Would you please copy the part of the material below that opens with the line containing "museos de Madrid este" and closes with the line containing "teatro privada más"? Copy it exactly, and only it.
* * * *
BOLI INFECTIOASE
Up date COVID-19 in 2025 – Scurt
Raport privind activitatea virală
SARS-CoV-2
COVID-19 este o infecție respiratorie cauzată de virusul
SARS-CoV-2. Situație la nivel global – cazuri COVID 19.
* * * *
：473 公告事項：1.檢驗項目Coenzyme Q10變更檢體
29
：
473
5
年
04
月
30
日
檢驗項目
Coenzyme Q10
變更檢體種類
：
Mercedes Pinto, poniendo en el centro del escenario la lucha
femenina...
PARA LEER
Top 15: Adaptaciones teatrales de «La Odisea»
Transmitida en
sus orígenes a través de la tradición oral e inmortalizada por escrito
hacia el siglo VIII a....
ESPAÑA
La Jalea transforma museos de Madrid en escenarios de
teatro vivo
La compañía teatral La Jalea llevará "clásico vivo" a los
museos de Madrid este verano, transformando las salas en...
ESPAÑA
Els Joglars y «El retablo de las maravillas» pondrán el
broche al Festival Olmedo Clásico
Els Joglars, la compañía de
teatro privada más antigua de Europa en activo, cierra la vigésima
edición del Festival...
* * * *
Completed exercise:
museos de Madrid este verano, transformando las salas en...
ESPAÑA
Els Joglars y «El retablo de las maravillas» pondrán el
broche al Festival Olmedo Clásico
Els Joglars, la compañía de
teatro privada más antigua de Europa en activo, cierra la vigésima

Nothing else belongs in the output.